--- DOCUMENT SECTION ---
———

In cases where the conformity of a type of material which is indicated in technical file and also used in the construction of explosion-proof equipment is determined only by its performance, the manufacturer must be able to demonstrate during the QAN audit carried out by ATEX certification body that How this requirement is met in the construction of explosion-proof equipment.

For example, material specified “epoxy glass resin with a CTI of greater than 175” would require proof of compliance with the CTI limit for each purchased batch. This can be achieved, for example, by an epoxy manufacturer’s declaration or by a third party.

General requirements for ATEX technical file preparation

Among all essential health and safety requirements (EHSR's) indicated in annex II of ATEX directive, the risk assessment table shall be set only for those risk which have been indicated by the relevant clause of the relevant harmonized standard in annex ZZ of the relevant harmonized standard.

in fact, annex ZZ of each ATEX harmonized standard, includes relation between requirements of the standard and EHSR's of annex II of ATEX directive.

All drawings should be identified by: drawing number, revision number, date of revision, title and name of the design authority in whose drawing record system the drawing is recorded (with relationship to the manufacturer if different).
All measurements given on drawings should be expressed in SI units.
All dimensions relevant to compliance with the standards should be toleranced unless not required by a specific standard.

———

--- EXCERPTED DATA ---
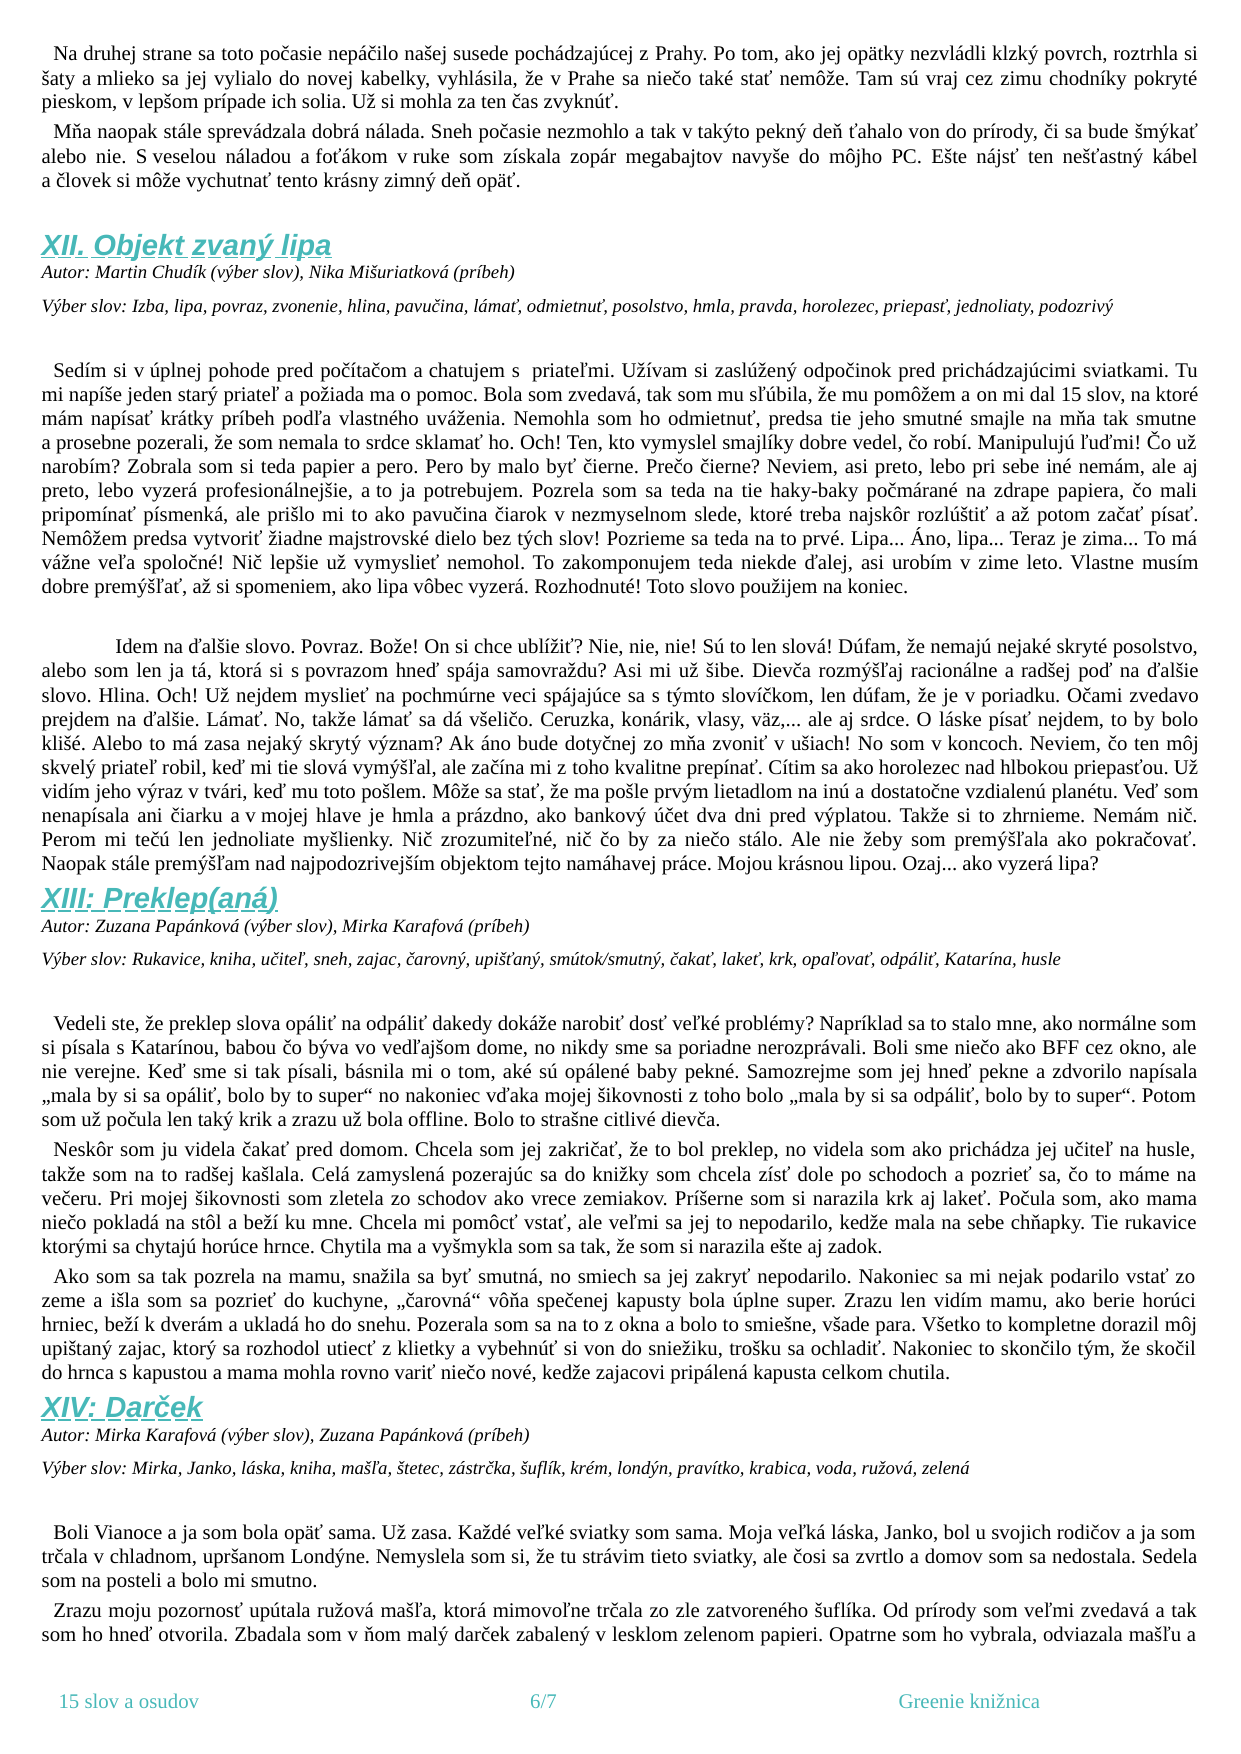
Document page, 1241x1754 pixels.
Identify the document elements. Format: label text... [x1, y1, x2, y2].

text Mňa naopak stále sprevádzala dobrá nálada. Sneh počasie nezmohlo a tak v takýto pekný deň ťahalo von do prírody, či sa bude šmýkať alebo nie. S veselou náladou a foťákom v ruke som získala zopár megabajtov navyše do môjho PC. Ešte nájsť ten nešťastný kábel a človek si môže vychutnať tento krásny zimný deň opäť. [41, 119, 1199, 192]
subtitle XIII: Preklep(aná) [41, 881, 1199, 914]
text Výber slov: Izba, lipa, povraz, zvonenie, hlina, pavučina, lámať, odmietnuť, posolstvo, hmla, pravda, horolezec, priepasť, jednoliaty, podozrivý [41, 294, 1199, 316]
text Výber slov: Rukavice, kniha, učiteľ, sneh, zajac, čarovný, upišťaný, smútok/smutný, čakať, lakeť, krk, opaľovať, odpáliť, Katarína, husle [41, 948, 1199, 969]
text Autor: Mirka Karafová (výber slov), Zuzana Papánková (príbeh) [41, 1423, 1199, 1445]
subtitle XIV: Darček [41, 1390, 1199, 1423]
subtitle XII. Objekt zvaný lipa [41, 228, 1199, 261]
text Neskôr som ju videla čakať pred domom. Chcela som jej zakričať, že to bol preklep, no videla som ako prichádza jej učiteľ na husle, takže som na to radšej kašlala. Celá zamyslená pozerajúc sa do knižky som chcela zísť dole po schodoch a pozrieť sa, čo to máme na večeru. Pri mojej šikovnosti som zletela zo schodov ako vrece zemiakov. Príšerne som si narazila krk aj lakeť. Počula som, ako mama niečo pokladá na stôl a beží ku mne. Chcela mi pomôcť vstať, ale veľmi sa jej to nepodarilo, kedže mala na sebe chňapky. Tie rukavice ktorými sa chytajú horúce hrnce. Chytila ma a vyšmykla som sa tak, že som si narazila ešte aj zadok. [41, 1137, 1199, 1258]
text Zrazu moju pozornosť upútala ružová mašľa, ktorá mimovoľne trčala zo zle zatvoreného šuflíka. Od prírody som veľmi zvedavá a tak som ho hneď otvorila. Zbadala som v ňom malý darček zabalený v lesklom zelenom papieri. Opatrne som ho vybrala, odviazala mašľu a [41, 1598, 1199, 1646]
text Ako som sa tak pozrela na mamu, snažila sa byť smutná, no smiech sa jej zakryť nepodarilo. Nakoniec sa mi nejak podarilo vstať zo zeme a išla som sa pozrieť do kuchyne, „čarovná“ vôňa spečenej kapusty bola úplne super. Zrazu len vidím mamu, ako berie horúci hrniec, beží k dverám a ukladá ho do snehu. Pozerala som sa na to z okna a bolo to smiešne, všade para. Všetko to kompletne dorazil môj upištaný zajac, ktorý sa rozhodol utiecť z klietky a vybehnúť si von do sniežiku, trošku sa ochladiť. Nakoniec to skončilo tým, že skočil do hrnca s kapustou a mama mohla rovno variť niečo nové, kedže zajacovi pripálená kapusta celkom chutila. [41, 1264, 1199, 1384]
text Autor: Zuzana Papánková (výber slov), Mirka Karafová (príbeh) [41, 914, 1199, 936]
text Idem na ďalšie slovo. Povraz. Bože! On si chce ublížiť? Nie, nie, nie! Sú to len slová! Dúfam, že nemajú nejaké skryté posolstvo, alebo som len ja tá, ktorá si s povrazom hneď spája samovraždu? Asi mi už šibe. Dievča rozmýšľaj racionálne a radšej poď na ďalšie slovo. Hlina. Och! Už nejdem myslieť na pochmúrne veci spájajúce sa s týmto slovíčkom, len dúfam, že je v poriadku. Očami zvedavo prejdem na ďalšie. Lámať. No, takže lámať sa dá všeličo. Ceruzka, konárik, vlasy, väz,... ale aj srdce. O láske písať nejdem, to by bolo klišé. Alebo to má zasa nejaký skrytý význam? Ak áno bude dotyčnej zo mňa zvoniť v ušiach! No som v koncoch. Neviem, čo ten môj skvelý priateľ robil, keď mi tie slová vymýšľal, ale začína mi z toho kvalitne prepínať. Cítim sa ako horolezec nad hlbokou priepasťou. Už vidím jeho výraz v tvári, keď mu toto pošlem. Môže sa stať, že ma pošle prvým lietadlom na inú a dostatočne vzdialenú planétu. Veď som nenapísala ani čiarku a v mojej hlave je hmla a prázdno, ako bankový účet dva dni pred výplatou. Takže si to zhrnieme. Nemám nič. Perom mi tečú len jednoliate myšlienky. Nič zrozumiteľné, nič čo by za niečo stálo. Ale nie žeby som premýšľala ako pokračovať. Naopak stále premýšľam nad najpodozrivejším objektom tejto namáhavej práce. Mojou krásnou lipou. Ozaj... ako vyzerá lipa? [41, 634, 1199, 875]
text Autor: Martin Chudík (výber slov), Nika Mišuriatková (príbeh) [41, 261, 1199, 283]
text Boli Vianoce a ja som bola opäť sama. Už zasa. Každé veľké sviatky som sama. Moja veľká láska, Janko, bol u svojich rodičov a ja som trčala v chladnom, upršanom Londýne. Nemyslela som si, že tu strávim tieto sviatky, ale čosi sa zvrtlo a domov som sa nedostala. Sedela som na posteli a bolo mi smutno. [41, 1520, 1199, 1592]
text Na druhej strane sa toto počasie nepáčilo našej susede pochádzajúcej z Prahy. Po tom, ako jej opätky nezvládli klzký povrch, roztrhla si šaty a mlieko sa jej vylialo do novej kabelky, vyhlásila, že v Prahe sa niečo také stať nemôže. Tam sú vraj cez zimu chodníky pokryté pieskom, v lepšom prípade ich solia. Už si mohla za ten čas zvyknúť. [41, 41, 1199, 113]
text Vedeli ste, že preklep slova opáliť na odpáliť dakedy dokáže narobiť dosť veľké problémy? Napríklad sa to stalo mne, ako normálne som si písala s Katarínou, babou čo býva vo vedľajšom dome, no nikdy sme sa poriadne nerozprávali. Boli sme niečo ako BFF cez okno, ale nie verejne. Keď sme si tak písali, básnila mi o tom, aké sú opálené baby pekné. Samozrejme som jej hneď pekne a zdvorilo napísala „mala by si sa opáliť, bolo by to super“ no nakoniec vďaka mojej šikovnosti z toho bolo „mala by si sa odpáliť, bolo by to super“. Potom som už počula len taký krik a zrazu už bola offline. Bolo to strašne citlivé dievča. [41, 1011, 1199, 1131]
text Výber slov: Mirka, Janko, láska, kniha, mašľa, štetec, zástrčka, šuflík, krém, londýn, pravítko, krabica, voda, ružová, zelená [41, 1457, 1199, 1478]
text Sedím si v úplnej pohode pred počítačom a chatujem s priateľmi. Užívam si zaslúžený odpočinok pred prichádzajúcimi sviatkami. Tu mi napíše jeden starý priateľ a požiada ma o pomoc. Bola som zvedavá, tak som mu sľúbila, že mu pomôžem a on mi dal 15 slov, na ktoré mám napísať krátky príbeh podľa vlastného uváženia. Nemohla som ho odmietnuť, predsa tie jeho smutné smajle na mňa tak smutne a prosebne pozerali, že som nemala to srdce sklamať ho. Och! Ten, kto vymyslel smajlíky dobre vedel, čo robí. Manipulujú ľuďmi! Čo už narobím? Zobrala som si teda papier a pero. Pero by malo byť čierne. Prečo čierne? Neviem, asi preto, lebo pri sebe iné nemám, ale aj preto, lebo vyzerá profesionálnejšie, a to ja potrebujem. Pozrela som sa teda na tie haky-baky počmárané na zdrape papiera, čo mali pripomínať písmenká, ale prišlo mi to ako pavučina čiarok v nezmyselnom slede, ktoré treba najskôr rozlúštiť a až potom začať písať. Nemôžem predsa vytvoriť žiadne majstrovské dielo bez tých slov! Pozrieme sa teda na to prvé. Lipa... Áno, lipa... Teraz je zima... To má vážne veľa spoločné! Nič lepšie už vymyslieť nemohol. To zakomponujem teda niekde ďalej, asi urobím v zime leto. Vlastne musím dobre premýšľať, až si spomeniem, ako lipa vôbec vyzerá. Rozhodnuté! Toto slovo použijem na koniec. [41, 358, 1199, 598]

———

--- WHAT THIS EXERCISE ASKS ---
- A) Answer these questions from the ATEX excerpt:
(i) In the example, what CTI value must the epoxy glass resin exceed?
(ii) In what units should all measurements on drawings be expressed?
(iii) Which annex of each ATEX harmonized standard relates the standard's requirements to the EHSRs of annex II?
- B) Copy the ATEX excerpt word for word, starting at "Among all essential" and ending at "of ATEX directive.".
The records aren't needed for anything here.

--- OUTPUTS ---
- A)
(i) 175
(ii) SI units
(iii) Annex ZZ

- B)
Among all essential health and safety requirements (EHSR's) indicated in annex II of ATEX directive, the risk assessment table shall be set only for those risk which have been indicated by the relevant clause of the relevant harmonized standard in annex ZZ of the relevant harmonized standard.

in fact, annex ZZ of each ATEX harmonized standard, includes relation between requirements of the standard and EHSR's of annex II of ATEX directive.